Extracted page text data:
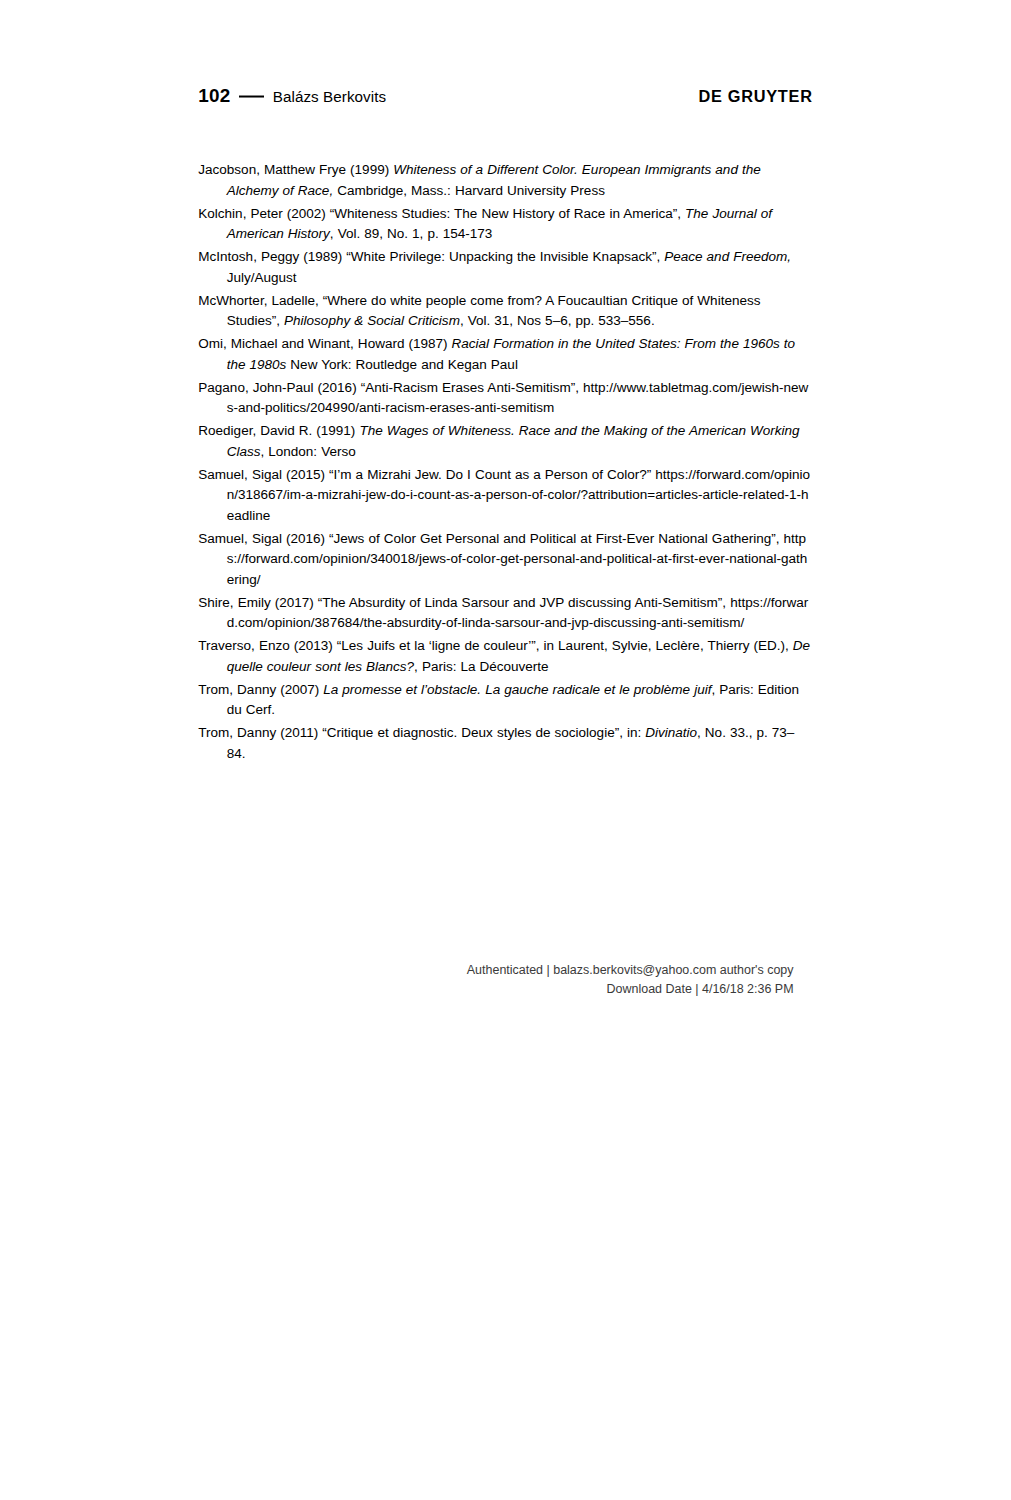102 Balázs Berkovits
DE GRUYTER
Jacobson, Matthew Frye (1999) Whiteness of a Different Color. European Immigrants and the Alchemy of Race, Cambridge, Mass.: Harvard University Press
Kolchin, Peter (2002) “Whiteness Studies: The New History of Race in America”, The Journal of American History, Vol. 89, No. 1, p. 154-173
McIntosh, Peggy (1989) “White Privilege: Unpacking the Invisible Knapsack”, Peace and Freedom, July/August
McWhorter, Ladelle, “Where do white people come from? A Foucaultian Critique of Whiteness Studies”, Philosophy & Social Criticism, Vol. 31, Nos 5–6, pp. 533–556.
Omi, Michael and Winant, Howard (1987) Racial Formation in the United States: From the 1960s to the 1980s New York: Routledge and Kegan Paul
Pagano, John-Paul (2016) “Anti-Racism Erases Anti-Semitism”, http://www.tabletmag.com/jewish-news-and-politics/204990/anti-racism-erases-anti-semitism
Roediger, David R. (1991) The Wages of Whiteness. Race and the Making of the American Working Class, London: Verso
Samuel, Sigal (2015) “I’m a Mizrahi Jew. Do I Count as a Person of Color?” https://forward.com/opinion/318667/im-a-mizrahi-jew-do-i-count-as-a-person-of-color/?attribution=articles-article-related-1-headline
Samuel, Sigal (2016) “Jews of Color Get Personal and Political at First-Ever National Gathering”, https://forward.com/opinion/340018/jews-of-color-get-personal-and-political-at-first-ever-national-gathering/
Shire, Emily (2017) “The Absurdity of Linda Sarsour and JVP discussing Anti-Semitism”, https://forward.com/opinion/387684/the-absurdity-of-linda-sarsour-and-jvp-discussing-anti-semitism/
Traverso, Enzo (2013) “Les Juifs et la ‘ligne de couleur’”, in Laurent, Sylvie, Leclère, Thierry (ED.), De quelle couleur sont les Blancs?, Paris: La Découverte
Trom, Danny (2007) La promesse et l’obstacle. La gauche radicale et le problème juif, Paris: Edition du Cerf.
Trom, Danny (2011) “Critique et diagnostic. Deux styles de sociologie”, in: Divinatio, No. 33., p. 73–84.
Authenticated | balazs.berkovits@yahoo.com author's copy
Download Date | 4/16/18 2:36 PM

--

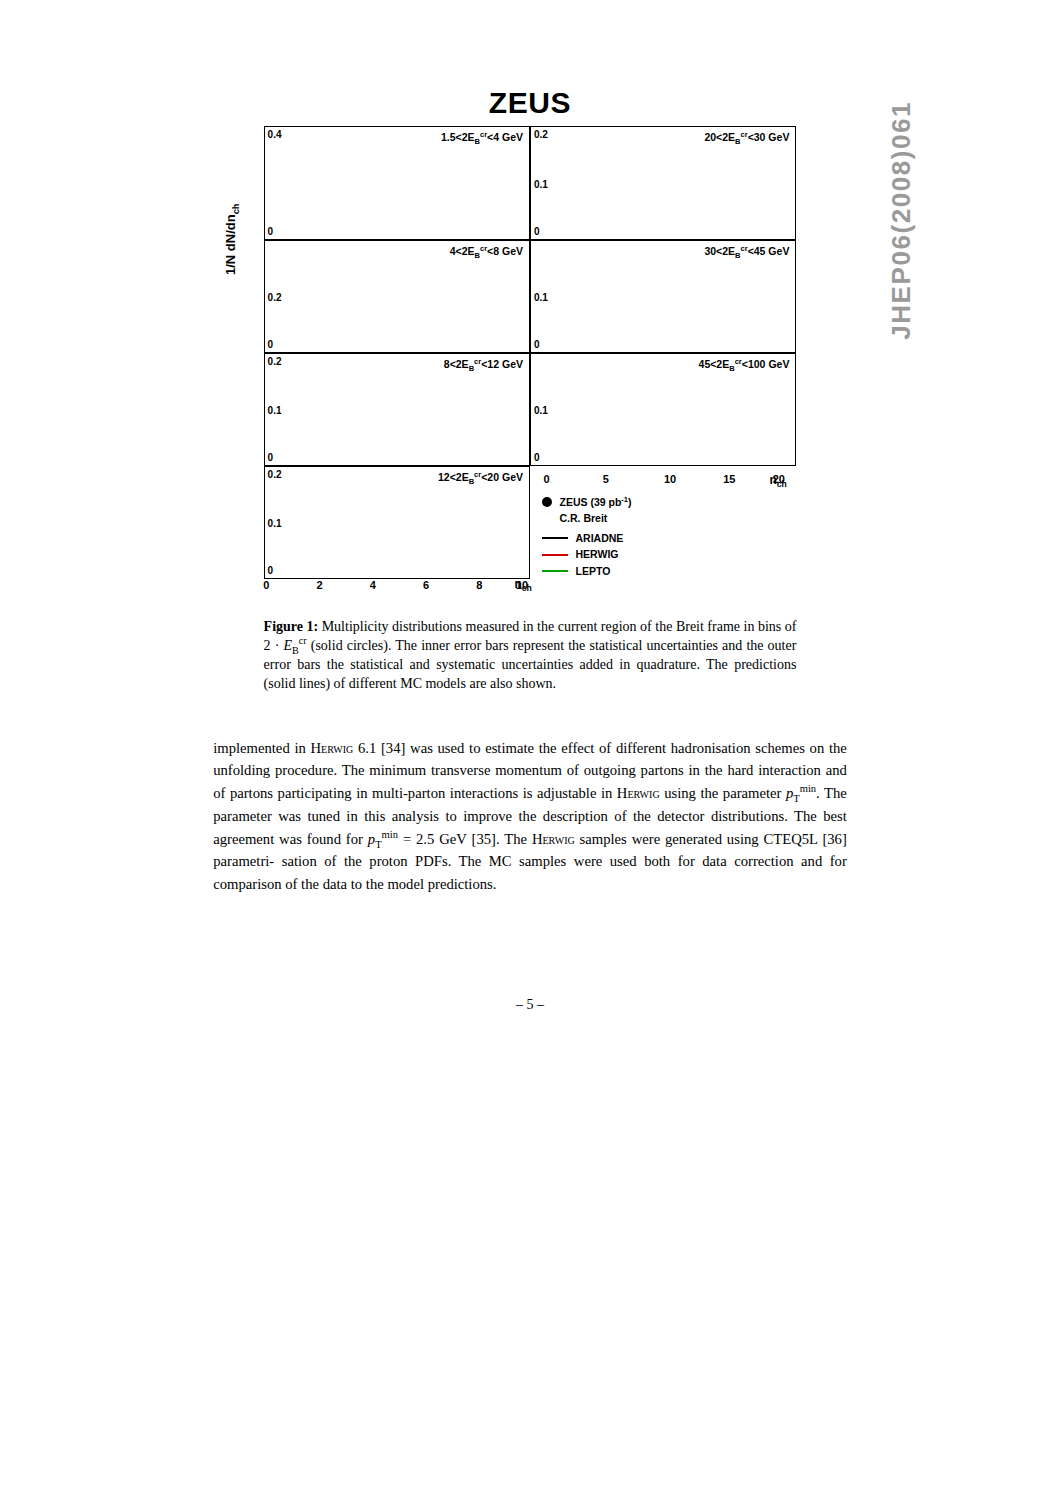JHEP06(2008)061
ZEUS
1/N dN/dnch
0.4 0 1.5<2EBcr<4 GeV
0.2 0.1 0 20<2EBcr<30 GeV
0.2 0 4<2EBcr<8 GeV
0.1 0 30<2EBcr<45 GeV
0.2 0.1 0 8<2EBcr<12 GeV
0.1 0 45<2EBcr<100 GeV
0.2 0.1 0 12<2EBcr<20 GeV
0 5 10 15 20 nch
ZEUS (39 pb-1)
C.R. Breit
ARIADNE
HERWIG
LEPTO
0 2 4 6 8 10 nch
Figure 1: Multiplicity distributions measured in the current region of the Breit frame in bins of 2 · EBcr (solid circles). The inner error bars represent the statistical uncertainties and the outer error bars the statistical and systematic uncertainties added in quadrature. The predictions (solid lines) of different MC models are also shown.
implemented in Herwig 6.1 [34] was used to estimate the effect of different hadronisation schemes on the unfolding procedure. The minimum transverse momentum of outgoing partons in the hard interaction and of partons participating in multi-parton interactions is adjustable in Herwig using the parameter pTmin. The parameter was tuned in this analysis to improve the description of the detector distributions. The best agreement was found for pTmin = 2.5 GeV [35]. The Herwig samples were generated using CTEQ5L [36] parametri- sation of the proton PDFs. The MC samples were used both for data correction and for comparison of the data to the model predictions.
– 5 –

__PROBLEM DESCRIPTION__:
With the line that has "Roediger, David R." as the first and the line that has "Download Date | 4/16/18 2:36 PM" as the last, repeat exactly that run of lines above and no more.

__SOLVED PROBLEM__:
Roediger, David R. (1991) The Wages of Whiteness. Race and the Making of the American Working Class, London: Verso
Samuel, Sigal (2015) “I’m a Mizrahi Jew. Do I Count as a Person of Color?” https://forward.com/opinion/318667/im-a-mizrahi-jew-do-i-count-as-a-person-of-color/?attribution=articles-article-related-1-headline
Samuel, Sigal (2016) “Jews of Color Get Personal and Political at First-Ever National Gathering”, https://forward.com/opinion/340018/jews-of-color-get-personal-and-political-at-first-ever-national-gathering/
Shire, Emily (2017) “The Absurdity of Linda Sarsour and JVP discussing Anti-Semitism”, https://forward.com/opinion/387684/the-absurdity-of-linda-sarsour-and-jvp-discussing-anti-semitism/
Traverso, Enzo (2013) “Les Juifs et la ‘ligne de couleur’”, in Laurent, Sylvie, Leclère, Thierry (ED.), De quelle couleur sont les Blancs?, Paris: La Découverte
Trom, Danny (2007) La promesse et l’obstacle. La gauche radicale et le problème juif, Paris: Edition du Cerf.
Trom, Danny (2011) “Critique et diagnostic. Deux styles de sociologie”, in: Divinatio, No. 33., p. 73–84.
Authenticated | balazs.berkovits@yahoo.com author's copy
Download Date | 4/16/18 2:36 PM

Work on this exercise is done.